For full, cookieless, anonymization, including anonymizing data within the Snowplow Collector (cookies and ip address), then you can enable server anonymization too:

snowplow('enableAnonymousTracking', {
options: { withServerAnonymisation: true }
});

Server Anonymization requires the Snowplow Stream Collector v2.1.0+. Using a lower version will cause events to fail to send until Server Anonymization is disabled.
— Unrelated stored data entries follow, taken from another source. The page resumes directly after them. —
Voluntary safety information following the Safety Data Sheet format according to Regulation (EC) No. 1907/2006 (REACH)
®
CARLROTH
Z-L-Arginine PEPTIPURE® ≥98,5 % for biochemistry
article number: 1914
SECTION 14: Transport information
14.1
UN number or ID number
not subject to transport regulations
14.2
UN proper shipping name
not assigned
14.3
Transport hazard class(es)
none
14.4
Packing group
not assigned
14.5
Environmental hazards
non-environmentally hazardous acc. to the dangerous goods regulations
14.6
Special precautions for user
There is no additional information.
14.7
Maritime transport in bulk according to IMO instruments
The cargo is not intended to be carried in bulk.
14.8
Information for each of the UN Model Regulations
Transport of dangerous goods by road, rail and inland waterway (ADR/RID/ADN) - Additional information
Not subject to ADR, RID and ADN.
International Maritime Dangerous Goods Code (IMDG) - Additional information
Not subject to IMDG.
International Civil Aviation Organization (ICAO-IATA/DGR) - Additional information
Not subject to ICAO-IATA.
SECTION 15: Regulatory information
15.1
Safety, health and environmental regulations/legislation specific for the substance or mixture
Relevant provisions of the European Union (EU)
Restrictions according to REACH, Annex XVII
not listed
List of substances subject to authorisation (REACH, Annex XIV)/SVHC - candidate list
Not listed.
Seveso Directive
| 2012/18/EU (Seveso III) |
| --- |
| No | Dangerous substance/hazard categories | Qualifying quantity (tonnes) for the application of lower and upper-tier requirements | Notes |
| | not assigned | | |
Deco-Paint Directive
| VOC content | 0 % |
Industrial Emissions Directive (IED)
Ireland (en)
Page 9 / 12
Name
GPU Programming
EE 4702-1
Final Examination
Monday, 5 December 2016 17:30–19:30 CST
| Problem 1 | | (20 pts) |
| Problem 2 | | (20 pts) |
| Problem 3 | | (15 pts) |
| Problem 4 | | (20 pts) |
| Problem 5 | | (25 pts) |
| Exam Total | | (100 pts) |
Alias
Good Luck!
If you want to enable anonymous tracking with session tracking, then you can use:

snowplow('enableAnonymousTracking', {
options: { withSessionTracking: true }
});

From v3.1.0 it's also possible to change the stateStorageStrategy when enabling Anonymous Tracking, allowing you to switch off storage when turning anonymous tracking on:

snowplow('enableAnonymousTracking', { options: {}, stateStorageStrategy: 'none' }); // Available from v3.1.0

Disable anonymous tracking

To do this you can call the following methods:

snowplow('disableAnonymousTracking');

or, if you wish to also adjust the stateStorageStrategy when enabling:

snowplow('disableAnonymousTracking', { 
stateStorageStrategy: 'cookieAndLocalStorage'
});
note

If configuring the tracker with stateStorageStrategy: 'localStorage' and anonymous tracking using withSessionTracking: true, then if you change to a stateStorageStrategy which prefer cookies such as cookie or cookieAndLocalStorage then the session identifiers will reset. To maintain session identifiers, ensure you use the same stateStorageStrategy.

Clear user data

If you wish to clear all the cookies and local storage values which contain user data when switching on anonymous tracking, or triggered by other actions on your site, you can call the following:

snowplow('clearUserData');

From v3.1, this will also clear in memory session and user identifiers too. This ensures all possible identifiers are cleared and even if tracking is resumed you will see new session and user identifiers. If you'd like to preserve the in-memory session and user identifiers, for future events should you continue tracking after clearing the cookies, you can do so:

snowplow('clearUserData', { preserveSession: true, preserveUser: true });

Respecting Do Not Track

Most browsers have a Do Not Track option which allows users to express a preference not to be tracked. You can respect that preference by setting the respectDoNotTrack field of the initialization configuration object to true. This prevents cookies from being sent and events from being fired.

Similar in function to Do Not Track, it's possible to set an opt-out cookie to prevent all events being tracked.